Die amerikanische Journalistin Amy Waldman beschrieb vor zwanzig Jahren in einem Artikel für die „New York Times“ ihre Schwierigkeiten, in Afghanistan mit vollverschleierten Frauen ins Gespräch zu kommen. Sie selbst, die ihr Gesicht zeigte, wurde nach den Jahren der Taliban-Herrschaft angestarrt von Frauen wie Männern, als hätte man noch nie ein weibliches Antlitz erblickt. Diese Eindrücke haben sie nicht losgelassen.
Nach ihrem Romandebüt „Der amerikanische Architekt“ (F.A.Z. vom 4.Februar 2013), in dem sie virtuos durchspielte, gegen welchen Generalverdacht Muslime in Amerika nach dem 11. September 2001 zu kämpfen hatten, widmet sie sich in ihrem zweiten Roman abermals den Folgen jenes Terroranschlags: „Das ferne Feuer“ handelt von einer Studentin der medizinischen Anthropologie an der Universität Berkeley, die aus Gründen in ein Dorf reist, die sie mit vielen jungen Menschen aus dem Westen teilt – einmal kurz die Welt retten und nebenbei vielleicht Material für die Masterarbeit abstauben.
Die Kraft ihrer fünf Sinne
Ein wenig anders liegt der Fall aber doch. Die zweiundzwanzigjährige Parvin Schams ist in erster Generation Amerikanerin, ihre Eltern flohen aus Kabul und landeten, nicht sehr privilegiert, in Union City. Parvins Mutter ist, als die Geschichte einsetzt, unlängst verstorben und der Vater wenig angetan, als ihm seine Tochter eröffnet, sie wolle für mehrere Monate nach Afghanistan reisen. Auslöser dafür ist die Lektüre eines Buches. Der Augenarzt Gideon Crane, Ehebrecher und Honorarbetrüger, hat sich zur Buße seiner Schuld als Helfer nach Afghanistan begeben. Als ihm der Versuch misslingt, eine gebärende Frau zu retten, baut er als Wiedergutmachung eine Klinik in ihrem Dorf und schreibt ein Buch über seine Wohltätermission: „Mother Afghanistan“ wird ein Millionenseller, Crane ein humanitärer Star, seine Stiftung steinreich.
Parvin ist elektrisiert von Buch und Autor, es gelingt ihr, im Auftrag der Stiftung nach Afghanistan zu reisen, um den Fortschritt in der Bekämpfung der Müttersterblichkeit zu dokumentieren. Das Dorf, „ein idyllisches, von Ausländern unberührtes Fleckchen Erde“, lebt ohne die Segnungen der Moderne. Nur ein Haus verfügt über einen dieselbetriebenen Generator, fließendes Wasser gibt es nicht. Zurückgeworfen auf einfachste Lebensverhältnisse – Handy und Yogamatte entpuppen sich als überflüssig –, entdeckt Parvin die Kraft ihrer fünf Sinne und der Stille, die Abwesenheit von „Berieselung mit Neuigkeiten aus dem Leben anderer“, von Multitasking und Internet. „Das Dorf war wie von jeder Schrift reingewaschen.
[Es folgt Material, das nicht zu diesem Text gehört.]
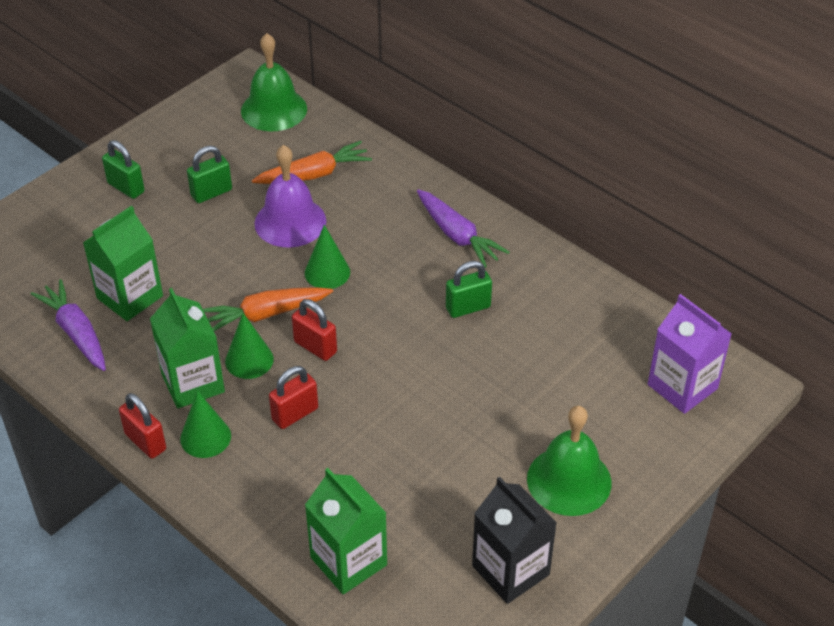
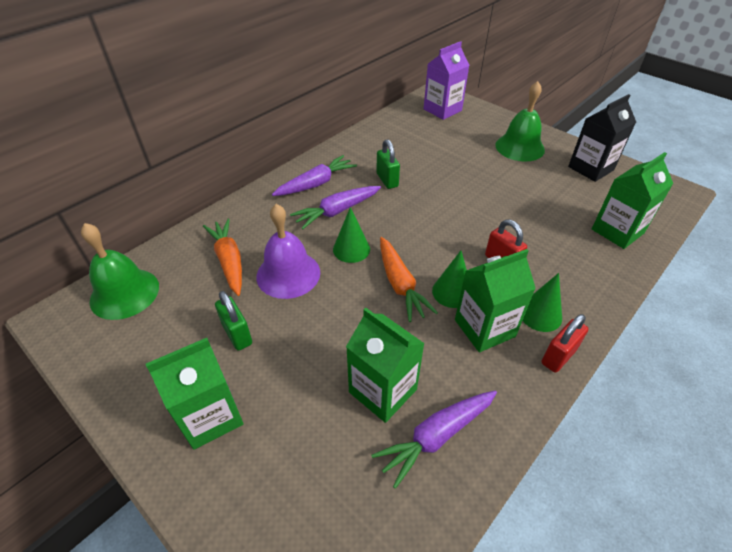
camera: 90 degrees left, 0 degrees up
(126, 188) = (210, 416): green padlock -> green carton
(315, 347) = (433, 253): red padlock -> none
(399, 258) = (337, 211): none -> purple carrot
Welche Verwendung hätten die Dorfbewohner für Beschriftungen gehabt? Die meisten von ihnen konnten nicht lesen, und abgesehen davon brauchten sie keine derartigen Hinweise in einem Ort, in dem sie ihr ganzes Leben verbracht hatten.“ Parvin dagegen entstammt einer Kultur, in der das Lesen „vielleicht das einzige angelernte Verhalten“ ist, „das so unwillkürlich wurde wie Atmen“.
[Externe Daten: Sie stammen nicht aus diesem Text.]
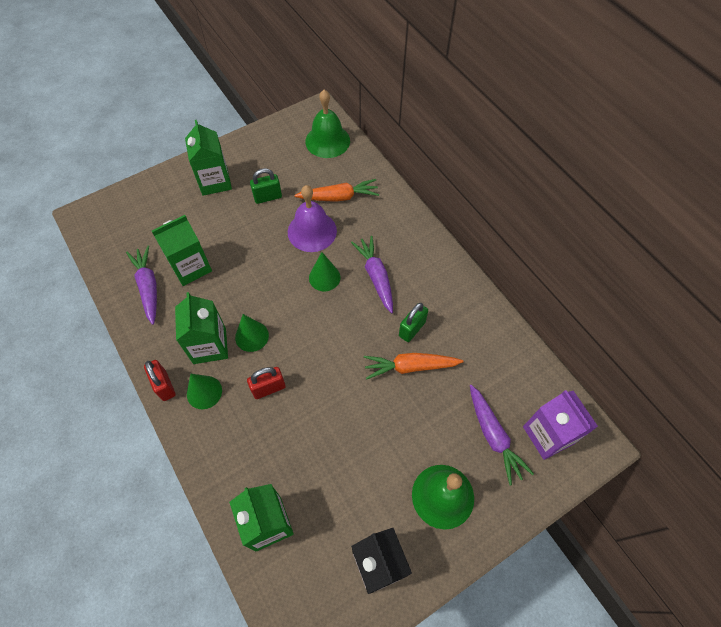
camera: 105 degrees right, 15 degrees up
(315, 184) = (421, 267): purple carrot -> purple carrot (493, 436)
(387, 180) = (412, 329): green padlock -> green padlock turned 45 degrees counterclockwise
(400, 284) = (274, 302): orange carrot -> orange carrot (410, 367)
Männliche Ärzte aufzusuchen ist ihnen verboten
Die unverschleierte Kalifornierin taucht ein in den zehrenden Alltag der Muslimas, in Eifersüchteleien, Streitereien, aber auch in Zuneigung und Fürsorge. Sie beginnt, Cranes Buch vorzulesen, spricht mit Zeitzeugen, und je mehr sie erfährt, desto klarer wird, dass darin so ziemlich alle Details falsch bis frei erfunden sind.